In a perfect world, someone will have the blockchain as a searchable database somewhere, so that I could simply send an SQL request like SELECT TX_ID FROM OUTPUTS WHERE SCRIPT = REGEX and it would return me the answers (or, given that there are likely to be a lot of matches to many requests, a block of matching records and a cursor to get the next block). In JSON-RPC, one might imagine the api works similar to:
{ "method" : "query", "params" : ["SELECT TX_ID, SCRIPT FROM OUTPUTS WHERE SCRIPT = REGEX ORDER BY TIMESTAMP ASC"], "id" : 1 }
and getting a response like
{ "result" : {"cursor-id" : CURSOR, "response" : [{"TXID" : ..., "SCRIPT" : ...}, {"TXID" : ..., "SCRIPT" : ...}, ... k responses ... , {"TXID" : ..., "SCRIPT" : ...}] }, "error" : null, "id" : 1 }
The next responses can then be got by sending something like
{ "method" : "nextmatches", "params" : [CURSOR], "id" : 1 }
which gets a response like that to the query.
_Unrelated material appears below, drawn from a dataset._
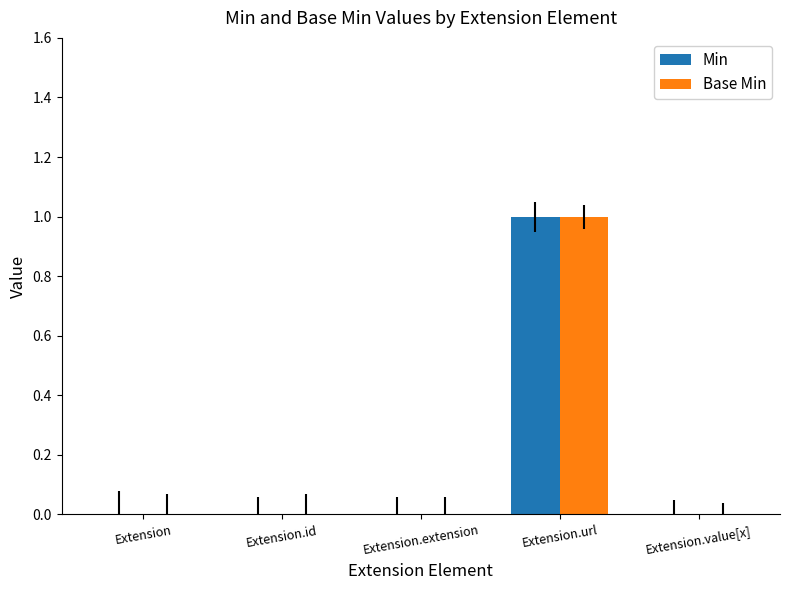

Reading right to left, extract all data points from this chart.

Min: 0	1	0	0	0
Base Min: 0	1	0	0	0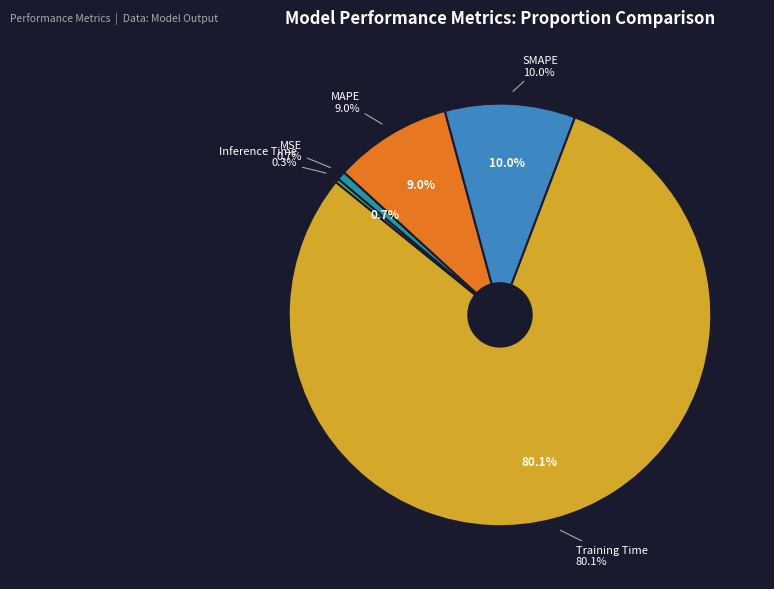

True or false: Inference Time accounts for 1% of the total.

False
A very concrete application would be to find the first appearance or a particular transaction type, or an op_return with data matching whatever. Perhaps this is even more interesting for testnet: after all, people can try out all sorts of funny transactions there. It seems rather inefficient that if one is interested in querying the blockchain generally, one has to build (and maintain) a database locally.